Andrea relata que una vez salió volando de su silla por un bache. “Mi mamá empujó fuerte para pasarlo, pero la silla se atoró y me caí”. A pesar de ello, no han dejado de trabajar ni un solo mes. Los apoyos institucionales apenas alcanzan: recibe 5,200 pesos bimestrales del programa Bienestar, que no cubren sus medicamentos ni necesidades básicas.
Sobre el transporte público, menciona que los conductores a veces se niegan a subirla o argumentan que no hay espacio para guardar la silla. El metro es totalmente inaccesible, y con el Metrobús ocurre lo mismo: “A veces tienen rampas, pero nadie pensó en la altura entre la banqueta y la entrada del Metrobús. No puedo subir sola, y mi mamá ya no puede cargarme”.
Cuando le pregunto qué siente cuando la ciudad le da la espalda, guarda silencio unos segundos. Luego responde: “Tristeza. Me gustaría moverme más, conocer lugares. Una discapacidad no debería limitarme”.

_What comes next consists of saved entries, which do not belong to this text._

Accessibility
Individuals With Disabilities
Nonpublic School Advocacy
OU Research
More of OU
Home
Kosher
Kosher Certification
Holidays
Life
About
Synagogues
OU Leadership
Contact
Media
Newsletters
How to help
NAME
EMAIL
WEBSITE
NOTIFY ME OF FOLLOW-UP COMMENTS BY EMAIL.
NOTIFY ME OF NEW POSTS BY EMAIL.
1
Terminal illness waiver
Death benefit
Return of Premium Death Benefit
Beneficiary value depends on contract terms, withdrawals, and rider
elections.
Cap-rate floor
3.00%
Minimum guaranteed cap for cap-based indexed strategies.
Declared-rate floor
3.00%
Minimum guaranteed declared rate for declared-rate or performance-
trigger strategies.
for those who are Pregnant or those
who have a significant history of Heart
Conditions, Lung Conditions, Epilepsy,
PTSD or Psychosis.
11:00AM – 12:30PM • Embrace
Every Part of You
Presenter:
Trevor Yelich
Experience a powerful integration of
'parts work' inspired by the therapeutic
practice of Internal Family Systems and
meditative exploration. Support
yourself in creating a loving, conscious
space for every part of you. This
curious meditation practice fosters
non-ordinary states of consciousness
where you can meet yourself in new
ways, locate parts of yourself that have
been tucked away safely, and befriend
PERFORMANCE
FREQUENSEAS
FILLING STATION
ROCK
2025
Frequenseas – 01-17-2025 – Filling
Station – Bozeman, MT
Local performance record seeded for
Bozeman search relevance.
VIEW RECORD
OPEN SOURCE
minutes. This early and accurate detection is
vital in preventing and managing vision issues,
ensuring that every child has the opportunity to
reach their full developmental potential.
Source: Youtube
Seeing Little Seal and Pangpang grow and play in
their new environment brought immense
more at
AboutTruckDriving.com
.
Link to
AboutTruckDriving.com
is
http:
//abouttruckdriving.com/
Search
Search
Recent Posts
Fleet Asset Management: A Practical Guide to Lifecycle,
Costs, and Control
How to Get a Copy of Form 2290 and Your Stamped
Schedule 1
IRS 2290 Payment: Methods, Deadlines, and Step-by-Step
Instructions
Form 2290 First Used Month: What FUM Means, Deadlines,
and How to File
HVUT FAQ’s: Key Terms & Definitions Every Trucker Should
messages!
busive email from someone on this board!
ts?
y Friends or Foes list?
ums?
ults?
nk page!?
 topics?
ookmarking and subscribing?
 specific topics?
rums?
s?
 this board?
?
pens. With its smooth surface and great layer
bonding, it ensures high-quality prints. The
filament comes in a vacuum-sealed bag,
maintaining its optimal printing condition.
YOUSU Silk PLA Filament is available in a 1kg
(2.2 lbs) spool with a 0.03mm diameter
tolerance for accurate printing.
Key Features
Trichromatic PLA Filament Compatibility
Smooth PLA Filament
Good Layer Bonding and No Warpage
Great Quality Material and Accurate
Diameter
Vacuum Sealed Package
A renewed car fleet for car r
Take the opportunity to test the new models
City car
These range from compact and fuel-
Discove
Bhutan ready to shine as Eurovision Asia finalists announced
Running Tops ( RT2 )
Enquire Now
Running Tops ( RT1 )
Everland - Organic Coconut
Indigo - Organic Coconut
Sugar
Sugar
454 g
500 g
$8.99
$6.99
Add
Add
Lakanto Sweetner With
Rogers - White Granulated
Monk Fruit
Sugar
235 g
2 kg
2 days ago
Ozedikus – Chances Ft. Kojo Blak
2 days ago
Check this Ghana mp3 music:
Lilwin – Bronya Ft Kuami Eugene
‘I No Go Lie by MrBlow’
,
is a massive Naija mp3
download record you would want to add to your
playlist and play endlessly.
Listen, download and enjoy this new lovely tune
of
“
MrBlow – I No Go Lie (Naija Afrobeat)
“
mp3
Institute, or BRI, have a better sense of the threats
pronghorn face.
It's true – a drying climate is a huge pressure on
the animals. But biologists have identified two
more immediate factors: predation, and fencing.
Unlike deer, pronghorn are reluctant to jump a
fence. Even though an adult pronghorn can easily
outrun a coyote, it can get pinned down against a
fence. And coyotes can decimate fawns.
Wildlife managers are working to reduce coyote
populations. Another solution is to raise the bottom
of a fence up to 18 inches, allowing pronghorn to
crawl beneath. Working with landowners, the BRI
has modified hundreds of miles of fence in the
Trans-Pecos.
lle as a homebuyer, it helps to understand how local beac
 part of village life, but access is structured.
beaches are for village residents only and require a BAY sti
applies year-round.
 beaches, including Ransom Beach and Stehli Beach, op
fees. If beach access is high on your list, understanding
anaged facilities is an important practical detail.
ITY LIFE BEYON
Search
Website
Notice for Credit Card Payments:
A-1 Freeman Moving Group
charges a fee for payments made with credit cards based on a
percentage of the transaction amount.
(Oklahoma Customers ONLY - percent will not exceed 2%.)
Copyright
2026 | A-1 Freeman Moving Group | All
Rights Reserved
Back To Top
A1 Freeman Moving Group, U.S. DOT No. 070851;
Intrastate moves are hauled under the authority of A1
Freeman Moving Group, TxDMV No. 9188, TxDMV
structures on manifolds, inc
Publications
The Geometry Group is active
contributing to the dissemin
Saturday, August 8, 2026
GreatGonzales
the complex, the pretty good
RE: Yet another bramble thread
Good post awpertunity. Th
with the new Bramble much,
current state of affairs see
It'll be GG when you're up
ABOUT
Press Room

Al final del recorrido, ya casi de noche, volvemos a su casa. Viven en un segundo piso. No hay elevador. Subir y bajar es una tarea titánica que requiere tiempo, fuerza y paciencia. A veces, simplemente no sale.
Antes de despedirme, le pregunto qué cambiaría si pudiera. Andrea responde que le gustaría que las banquetas estuvieran en buen estado, que las rampas se construyeran con estándares reales de accesibilidad y que las personas fueran más empáticas. No lo dice con rencor, sino con el deseo legítimo de poder “vivir más”.
Esa frase resuena todavía en mi mente mientras reviso las imágenes del recorrido. No se trata solo de rampas o transporte, sino del derecho fundamental a habitar y moverse por una ciudad sin ser excluida. Andrea no pide privilegios: pide respeto, empatía y condiciones dignas para todas las personas con discapacidad.
Porque lo que ella quiere, simplemente, es vivir más.